### La consigne
D'après l'extrait proposé, avec qui Steve est-il parti aux États-Unis ?

### Extrait proposé
* * * * * * * * *
Steve, vous êtes aux Etats-Unis pour les deux manches de Coupe du Monde nord-américaines, pourquoi être parti plus d’une semaine à l’avance ?
Nous sommes partis en avance car le 17 et 18 septembre il y avait deux cyclo-cross à Waterloo, donc c’était aussi l’occasion de reprendre les courses là-bas avant d’aller à Las Vegas. Et avec le décalage horaire c’est toujours bien de partir plus tôt. Je suis parti avec Lucie (Chainel, sa femme) et mon mécanicien. Anthonin Didier travaille et nos deux recrues Espoir n’ont pas les Coupes du Monde à faire donc ils vont reprendre gentiment par des cross régionaux.
Vous parlez de vos recrues, pouvez-vous nous présenter ces trois profils qui porteront les couleurs du Cross Team by G4 pour la saison à venir ?
* * * * * * * * *
### Données
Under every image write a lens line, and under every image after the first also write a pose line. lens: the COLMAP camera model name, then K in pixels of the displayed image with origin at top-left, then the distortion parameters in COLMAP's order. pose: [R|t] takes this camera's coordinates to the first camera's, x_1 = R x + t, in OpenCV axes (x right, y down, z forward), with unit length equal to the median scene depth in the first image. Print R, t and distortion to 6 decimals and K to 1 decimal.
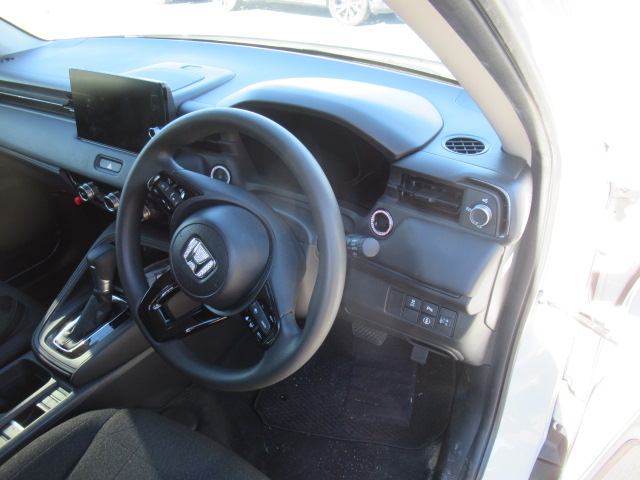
* * * * * * * * *
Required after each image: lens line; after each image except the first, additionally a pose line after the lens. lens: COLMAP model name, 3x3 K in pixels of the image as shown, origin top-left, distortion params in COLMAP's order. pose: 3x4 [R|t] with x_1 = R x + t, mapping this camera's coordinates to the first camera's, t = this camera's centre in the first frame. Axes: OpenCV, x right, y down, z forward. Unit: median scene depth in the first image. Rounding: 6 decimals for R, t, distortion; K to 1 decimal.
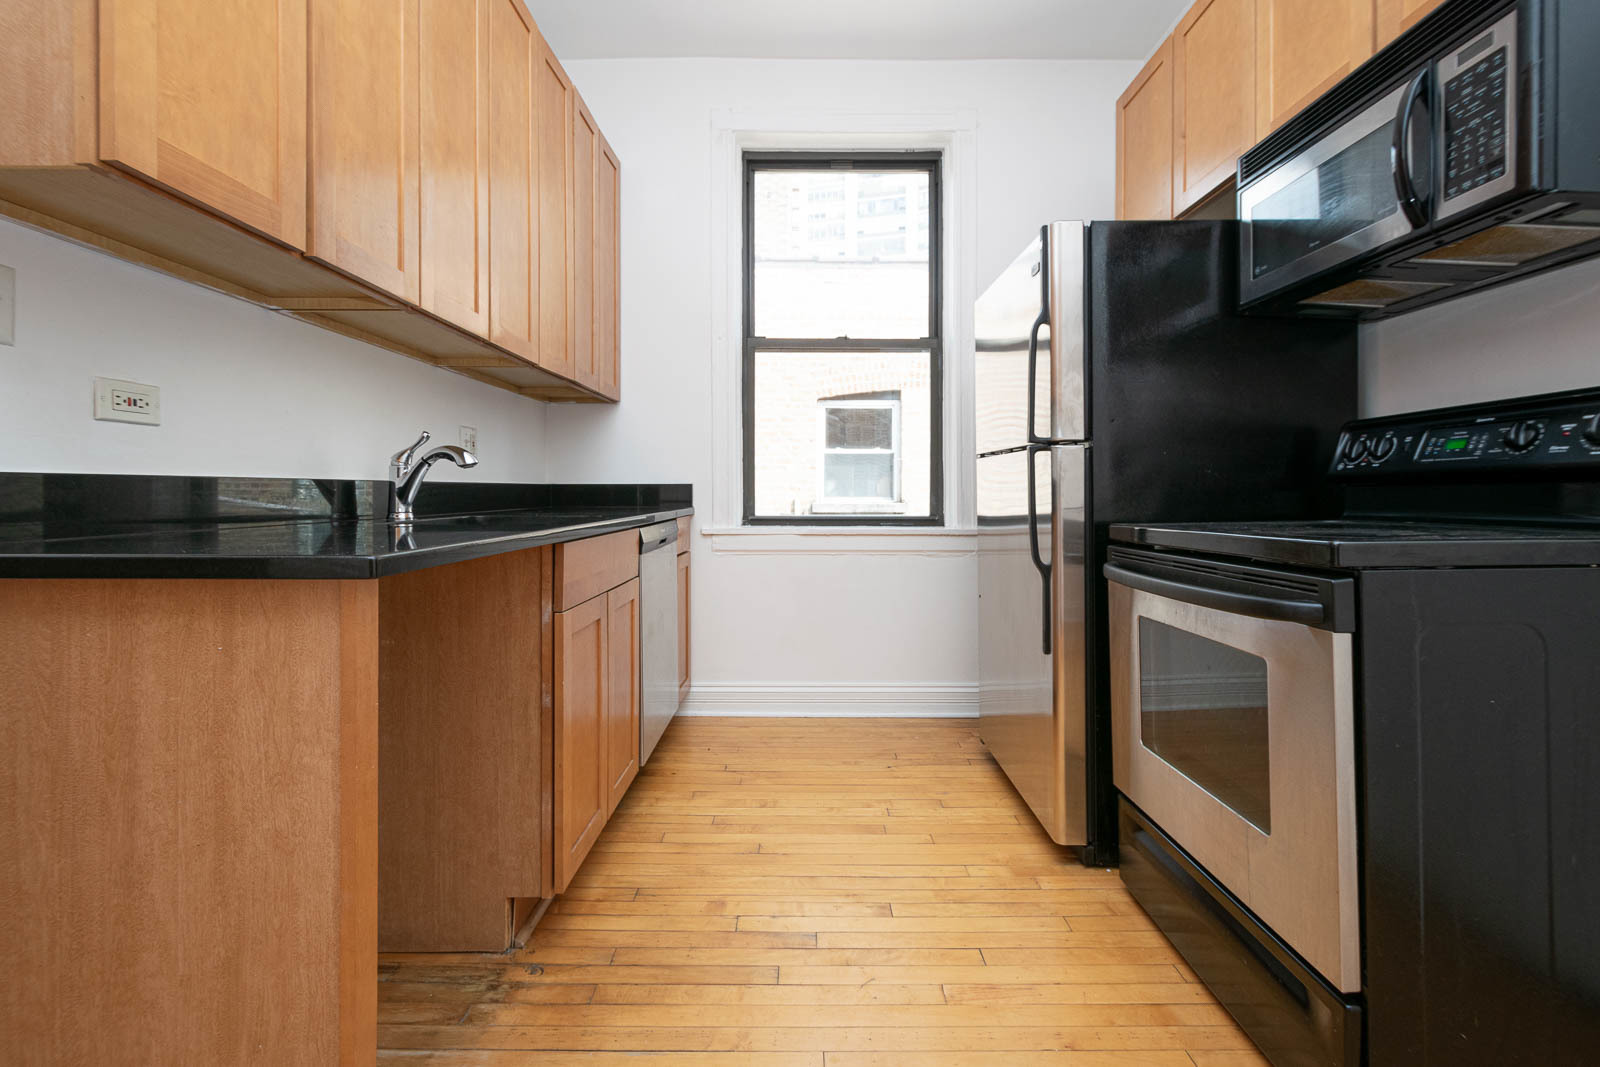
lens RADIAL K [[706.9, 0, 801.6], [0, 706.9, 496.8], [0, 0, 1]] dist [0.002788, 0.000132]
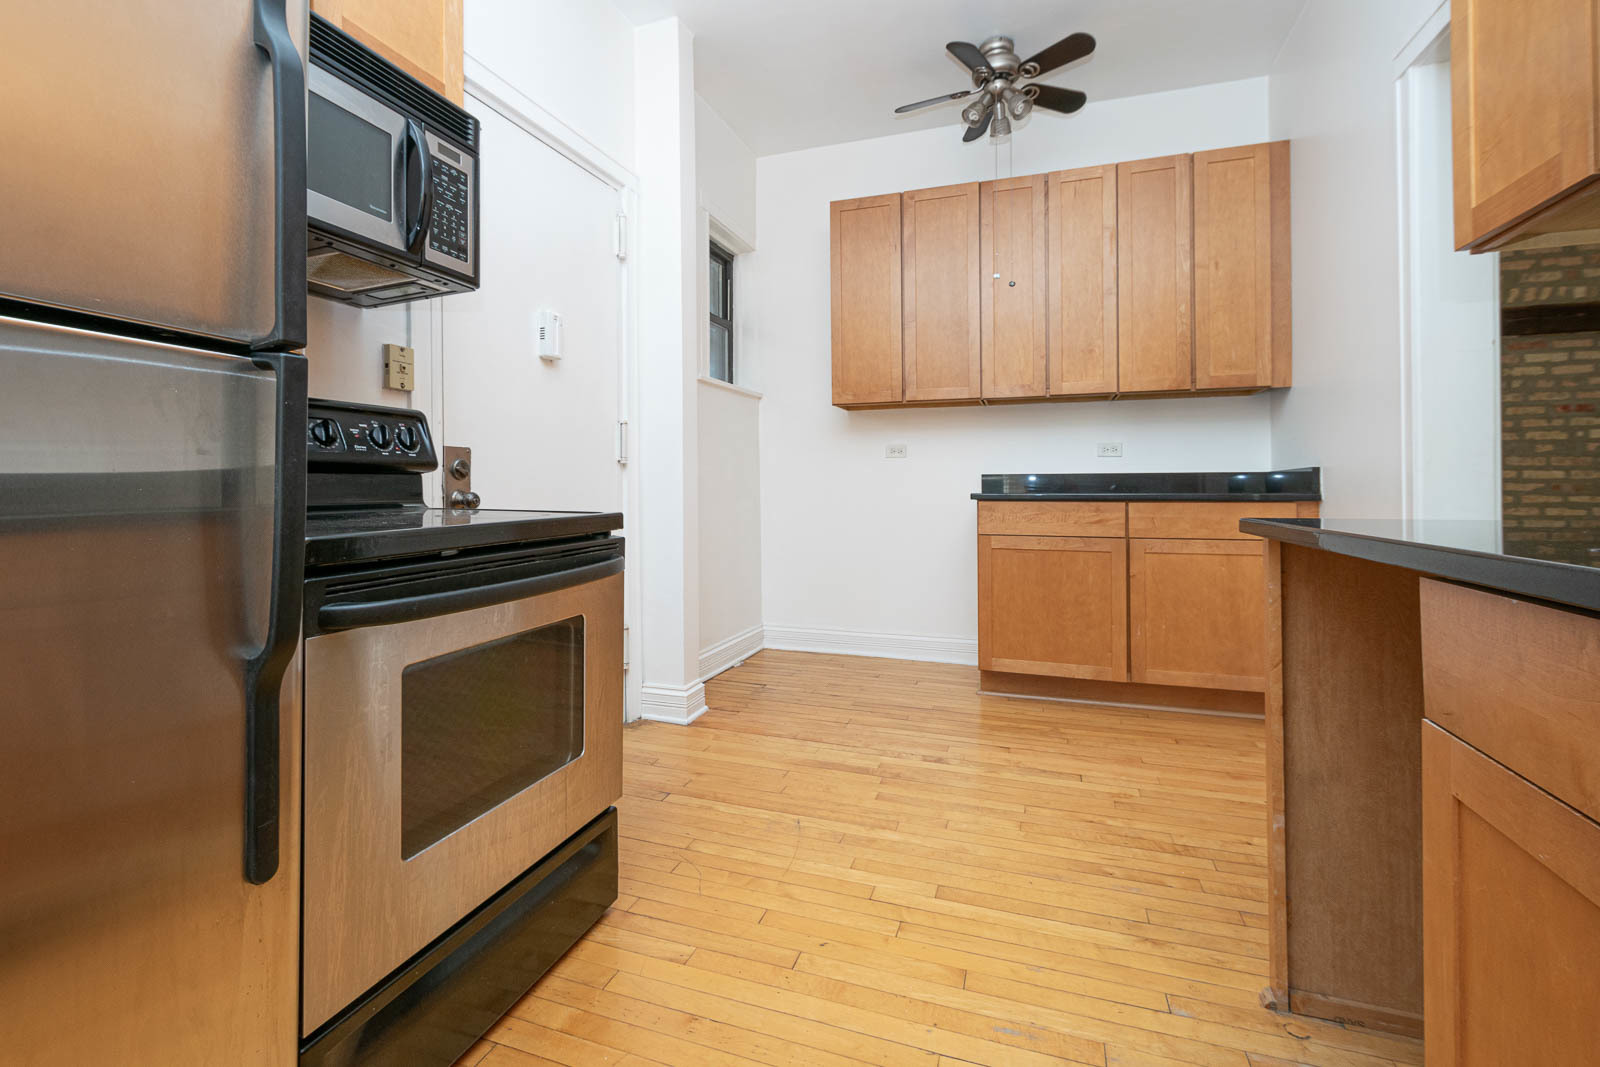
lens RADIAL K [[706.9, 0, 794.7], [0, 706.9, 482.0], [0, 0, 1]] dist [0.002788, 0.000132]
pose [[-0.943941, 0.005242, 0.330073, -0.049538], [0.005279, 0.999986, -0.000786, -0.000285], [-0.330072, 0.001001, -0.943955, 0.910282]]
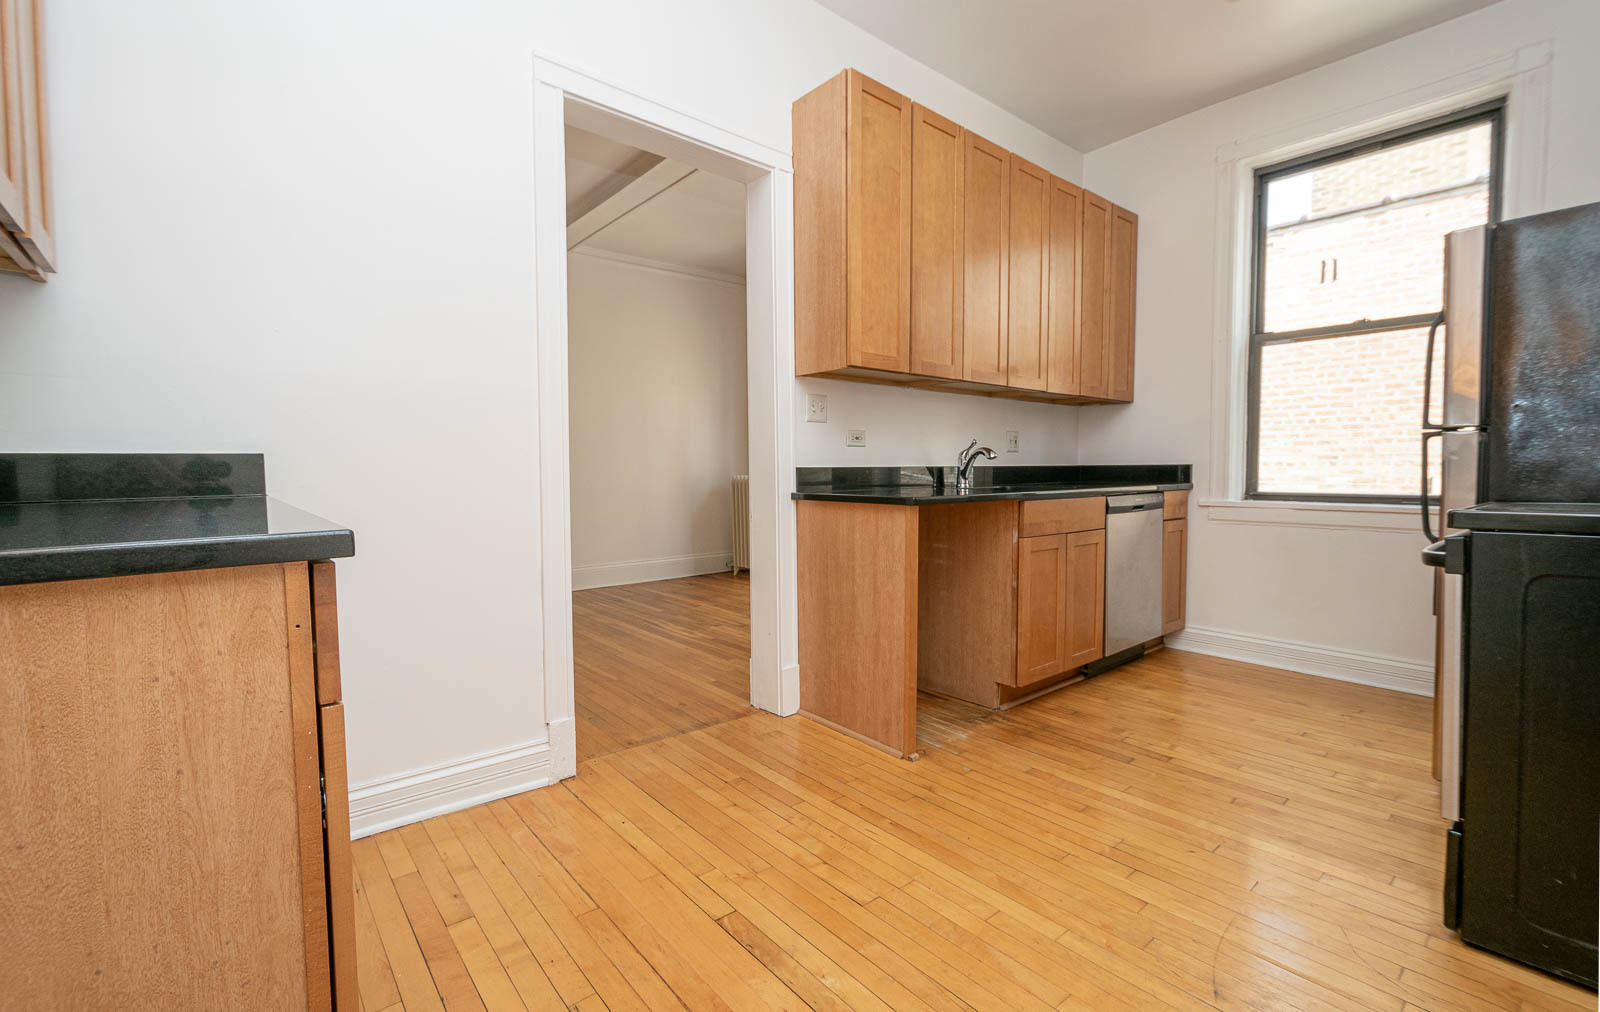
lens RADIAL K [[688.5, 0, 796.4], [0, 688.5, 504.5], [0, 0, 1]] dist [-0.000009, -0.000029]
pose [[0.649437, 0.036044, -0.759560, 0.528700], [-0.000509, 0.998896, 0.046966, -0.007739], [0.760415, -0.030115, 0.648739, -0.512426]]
* * * * * * * * *
### Réponse
Avec Lucie Chainel, sa femme, et son mécanicien.